March 9, 2015 By Finley Engineering in

Here’s a technology development worth keeping an eye on.

Researchers at leading high-tech giants and universities are making “dramatic advances” in artificial intelligence (AI) — so much so that smartphones may soon be equipped with the first AI apps based on an AI process called “deep learning.” 

Researchers are using deep learning capable of tracking everything from workouts to emotions to mimic the way the human brain processes information, creating “virtual neurons and synapses” that are able to process and make use of information from images and audio, according to a Feb. 9 MIT Technology Review post.

With deep learning, devices learn from the visual and audio stimuli they are fed. The more stimuli, the stronger the connections made between virtual neurons and exchanged across virtual synapses. That leads to greater recognition capabilities and higher levels of information processing, the article explains. Applications for deep learning include facial and feature recognition in images.
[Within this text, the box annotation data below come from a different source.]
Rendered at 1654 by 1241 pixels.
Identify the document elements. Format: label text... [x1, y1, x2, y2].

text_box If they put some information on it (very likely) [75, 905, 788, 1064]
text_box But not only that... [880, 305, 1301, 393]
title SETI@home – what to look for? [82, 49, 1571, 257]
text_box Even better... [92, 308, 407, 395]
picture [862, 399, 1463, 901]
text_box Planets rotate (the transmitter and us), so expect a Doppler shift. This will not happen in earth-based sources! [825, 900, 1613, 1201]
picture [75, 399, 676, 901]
Last year Facebook researchers used deep learning to build a system that can determine nearly as well as a human whether two different photos show the same person, and Google used the technology to create software that describes complicated images in short sentences, notes MIT Technology Review author Rachel Metz. She notes, however, that to date most such efforts have involved groups of extremely powerful computers.

Tapping into powerful computers in cloud-based data centers at the other end of smartphone and mobile device connections could be the key to bringing deep learning AI capabilities to those devices. The smartphones would still need to be quite powerful, but according to the MIT article, some smartphones already could meet the requirements.

The MIT article quotes Bell Labs Principal Scientist Nic Lane, who believes deep learning could improve the performance of mobile sensing apps by filtering out unwanted sounds from a microphone or remove unwanted signals in the data gathered by an accelerometer.

A researcher at Microsoft Research Asia last year used deep learning techniques to try to determine whether a smartphone could collect data by an accelerometer on the user’s wrist and use the data to determine whether the user was eating soup or brushing his or her teeth. The researcher also tested whether the phone could determine peoples’ emotions or identities from recordings of their speech.”

In a research paper, Lane and research partner Petko Georgiev reported that the AI software was 10 percent more accurate at recognizing such information than other methods and that the neural network was as accurate as other methods at identifying speakers and emotions.

“It’s all about, I think, instilling intelligence into devices so that they are able to understand and react to the world—by themselves,” Lane told MIT Technology Review.